The article explored at length what the intended phase is. The only firm conclusion is that the mathematically obvious answer of 24° is wrong. No matter how pleasing that would be, it seems definite that Atari chose not to use that.

I think the reason why Atari didn’t choose 24° during their design process is precisely because of the calibration problem and the presence of the pot. By requiring hue-15 to be either the same or to be very close, it is possible to show hue-1 and hue-15 on the screen at the same time, just as the VideoSoft cartridge does. And because hue-1 never changes it is an excellent point of comparison when adjusting the pot.

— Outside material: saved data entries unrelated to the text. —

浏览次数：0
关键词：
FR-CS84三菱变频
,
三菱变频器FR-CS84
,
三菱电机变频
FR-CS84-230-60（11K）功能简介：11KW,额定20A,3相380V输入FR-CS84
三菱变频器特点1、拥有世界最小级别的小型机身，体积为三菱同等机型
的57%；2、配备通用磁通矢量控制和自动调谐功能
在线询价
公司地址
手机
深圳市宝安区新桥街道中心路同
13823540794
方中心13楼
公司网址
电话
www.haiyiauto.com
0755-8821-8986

However, having two hues that are exactly the same is a waste, which is why I think the language of both TIA_1A and the Field Service Manual encourage calibration such that hue-1 and hue-15 are “within a shade”.

Either way, it seems there is no single answer and really comes down to belief. If we believe that hue-1 and hue-15 should be the same then the only answer is 25.7°. If we believe they can be slightly different then 26.7° is a good value although any value within reason could be permitted.

It’s all very unsatisfactory but I think we can safely say that the intention is for the phase to be somewhere between 25.7° and 26.7°.

A special word about Janice. I don’t believe the Janice document tells us very much and only adds to the confusion. The identical descriptions for hue-1 and hue-15 can only mean that 25.7° is correct. But that also means accepting that hue-14, described as gold in JAN, is more green than orange. That doesn’t seem correct to me.

The other way to resolve the Janice colour table is to accept that light orange can describe two different shades of light orange. That seems more plausible but it is once again, an unsatisfactory answer.

Looking at real life ROMs gives us some further clues. Curiously, commercial ROMs of the 1980s seemed to avoid using hues that were high up the palette. In other words it, hues 14 and 15 are not used very often. I think the reason for this is precisely because of the uncertainty over correct calibration. Activision for example, almost entirely avoid using hue-14 and hue-15 altogether.

The next blog article will examine some of these ROMs in greater detail to see if we can learn anything further.